From the entries, copy each line that includes "Rendered".

===== SOURCE RECORDS =====

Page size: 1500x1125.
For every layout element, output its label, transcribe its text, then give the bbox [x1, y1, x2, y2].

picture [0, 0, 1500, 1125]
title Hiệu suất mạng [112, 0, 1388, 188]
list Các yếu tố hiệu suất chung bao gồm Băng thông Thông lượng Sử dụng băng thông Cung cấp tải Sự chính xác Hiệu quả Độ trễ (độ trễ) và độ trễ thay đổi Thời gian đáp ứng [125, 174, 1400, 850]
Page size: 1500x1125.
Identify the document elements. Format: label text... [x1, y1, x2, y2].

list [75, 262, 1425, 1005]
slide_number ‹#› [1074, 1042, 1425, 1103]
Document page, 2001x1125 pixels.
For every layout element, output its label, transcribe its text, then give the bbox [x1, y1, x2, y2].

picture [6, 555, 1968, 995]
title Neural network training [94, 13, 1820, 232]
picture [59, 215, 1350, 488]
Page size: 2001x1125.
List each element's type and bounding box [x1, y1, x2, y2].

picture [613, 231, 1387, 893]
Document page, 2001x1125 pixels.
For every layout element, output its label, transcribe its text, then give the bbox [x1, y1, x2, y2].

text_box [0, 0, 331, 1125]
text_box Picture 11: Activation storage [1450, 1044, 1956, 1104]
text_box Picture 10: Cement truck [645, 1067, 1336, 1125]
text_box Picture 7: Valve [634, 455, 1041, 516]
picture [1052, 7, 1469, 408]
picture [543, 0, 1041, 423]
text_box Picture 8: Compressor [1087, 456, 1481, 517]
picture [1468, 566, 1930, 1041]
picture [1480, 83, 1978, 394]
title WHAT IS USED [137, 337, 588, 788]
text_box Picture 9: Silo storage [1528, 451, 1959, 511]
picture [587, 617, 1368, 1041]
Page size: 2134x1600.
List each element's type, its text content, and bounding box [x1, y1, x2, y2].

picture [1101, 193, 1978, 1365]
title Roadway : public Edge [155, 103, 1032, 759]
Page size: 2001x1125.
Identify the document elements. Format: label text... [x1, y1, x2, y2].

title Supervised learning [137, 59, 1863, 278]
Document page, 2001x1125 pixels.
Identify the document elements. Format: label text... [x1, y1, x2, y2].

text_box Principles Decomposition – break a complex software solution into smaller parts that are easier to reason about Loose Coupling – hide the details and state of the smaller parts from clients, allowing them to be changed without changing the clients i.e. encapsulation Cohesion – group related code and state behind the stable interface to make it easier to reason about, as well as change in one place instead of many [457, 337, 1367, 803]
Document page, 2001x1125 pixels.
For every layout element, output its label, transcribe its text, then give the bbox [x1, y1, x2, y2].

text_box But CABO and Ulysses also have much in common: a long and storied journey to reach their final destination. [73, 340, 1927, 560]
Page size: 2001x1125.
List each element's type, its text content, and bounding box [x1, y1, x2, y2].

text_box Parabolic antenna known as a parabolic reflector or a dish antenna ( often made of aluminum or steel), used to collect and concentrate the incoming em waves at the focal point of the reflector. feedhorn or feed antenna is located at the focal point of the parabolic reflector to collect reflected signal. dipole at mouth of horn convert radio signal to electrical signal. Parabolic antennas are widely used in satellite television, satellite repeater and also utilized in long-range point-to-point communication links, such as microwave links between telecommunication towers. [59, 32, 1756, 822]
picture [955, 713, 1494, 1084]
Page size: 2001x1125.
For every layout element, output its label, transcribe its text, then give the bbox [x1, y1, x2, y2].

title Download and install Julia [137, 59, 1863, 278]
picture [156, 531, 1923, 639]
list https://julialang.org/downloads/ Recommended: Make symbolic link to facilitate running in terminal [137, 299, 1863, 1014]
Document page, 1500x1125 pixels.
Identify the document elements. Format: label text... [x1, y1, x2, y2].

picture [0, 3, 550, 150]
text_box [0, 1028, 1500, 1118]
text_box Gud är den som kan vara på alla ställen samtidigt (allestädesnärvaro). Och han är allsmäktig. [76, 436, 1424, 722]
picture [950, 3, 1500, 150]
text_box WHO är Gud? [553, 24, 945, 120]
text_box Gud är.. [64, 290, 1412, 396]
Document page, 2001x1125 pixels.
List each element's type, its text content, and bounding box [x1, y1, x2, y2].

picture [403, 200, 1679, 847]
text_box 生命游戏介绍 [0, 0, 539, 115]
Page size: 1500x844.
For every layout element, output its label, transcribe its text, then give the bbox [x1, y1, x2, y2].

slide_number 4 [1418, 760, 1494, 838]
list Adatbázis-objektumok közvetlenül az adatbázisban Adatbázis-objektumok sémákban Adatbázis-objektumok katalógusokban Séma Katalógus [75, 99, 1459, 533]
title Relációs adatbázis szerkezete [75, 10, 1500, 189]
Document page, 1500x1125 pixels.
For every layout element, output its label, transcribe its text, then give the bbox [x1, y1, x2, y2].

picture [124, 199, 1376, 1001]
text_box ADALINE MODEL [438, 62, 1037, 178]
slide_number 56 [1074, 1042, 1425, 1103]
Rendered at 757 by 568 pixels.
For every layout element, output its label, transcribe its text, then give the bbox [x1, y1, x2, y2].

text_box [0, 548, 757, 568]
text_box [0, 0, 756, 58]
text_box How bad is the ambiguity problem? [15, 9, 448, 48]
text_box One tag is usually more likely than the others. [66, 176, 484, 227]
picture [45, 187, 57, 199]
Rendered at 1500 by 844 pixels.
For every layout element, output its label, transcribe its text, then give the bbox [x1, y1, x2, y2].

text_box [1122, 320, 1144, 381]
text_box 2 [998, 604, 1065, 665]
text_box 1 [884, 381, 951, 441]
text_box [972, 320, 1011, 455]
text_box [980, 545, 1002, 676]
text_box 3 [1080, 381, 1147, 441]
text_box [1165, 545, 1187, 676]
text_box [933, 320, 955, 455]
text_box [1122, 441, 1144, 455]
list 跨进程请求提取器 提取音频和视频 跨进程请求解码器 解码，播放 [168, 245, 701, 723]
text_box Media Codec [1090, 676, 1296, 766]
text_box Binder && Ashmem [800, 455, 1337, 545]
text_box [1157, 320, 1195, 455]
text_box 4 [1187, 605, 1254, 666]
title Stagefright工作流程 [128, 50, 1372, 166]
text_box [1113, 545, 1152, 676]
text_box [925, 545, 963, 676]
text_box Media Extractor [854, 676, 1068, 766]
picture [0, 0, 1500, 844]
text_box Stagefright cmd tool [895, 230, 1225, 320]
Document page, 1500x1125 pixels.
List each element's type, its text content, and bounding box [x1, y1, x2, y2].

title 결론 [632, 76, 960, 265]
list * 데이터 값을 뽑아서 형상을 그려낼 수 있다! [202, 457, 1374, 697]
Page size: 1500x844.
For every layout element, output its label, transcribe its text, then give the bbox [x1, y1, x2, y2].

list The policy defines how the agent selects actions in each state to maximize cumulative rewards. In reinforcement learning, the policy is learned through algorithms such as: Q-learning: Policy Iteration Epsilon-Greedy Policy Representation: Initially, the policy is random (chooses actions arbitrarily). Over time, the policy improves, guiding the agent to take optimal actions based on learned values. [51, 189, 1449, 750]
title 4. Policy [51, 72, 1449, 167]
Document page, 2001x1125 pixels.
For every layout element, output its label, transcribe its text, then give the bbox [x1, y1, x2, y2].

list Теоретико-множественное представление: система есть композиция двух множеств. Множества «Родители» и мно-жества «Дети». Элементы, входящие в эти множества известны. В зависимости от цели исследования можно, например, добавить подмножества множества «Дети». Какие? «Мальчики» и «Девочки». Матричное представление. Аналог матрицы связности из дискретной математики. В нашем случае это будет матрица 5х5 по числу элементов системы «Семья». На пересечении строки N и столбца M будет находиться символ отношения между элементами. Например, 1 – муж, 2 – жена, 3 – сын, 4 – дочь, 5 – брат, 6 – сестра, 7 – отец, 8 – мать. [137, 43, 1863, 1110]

=====

EXERCISE ANSWER:
Rendered at 757 by 568 pixels.
Rendered at 1500 by 844 pixels.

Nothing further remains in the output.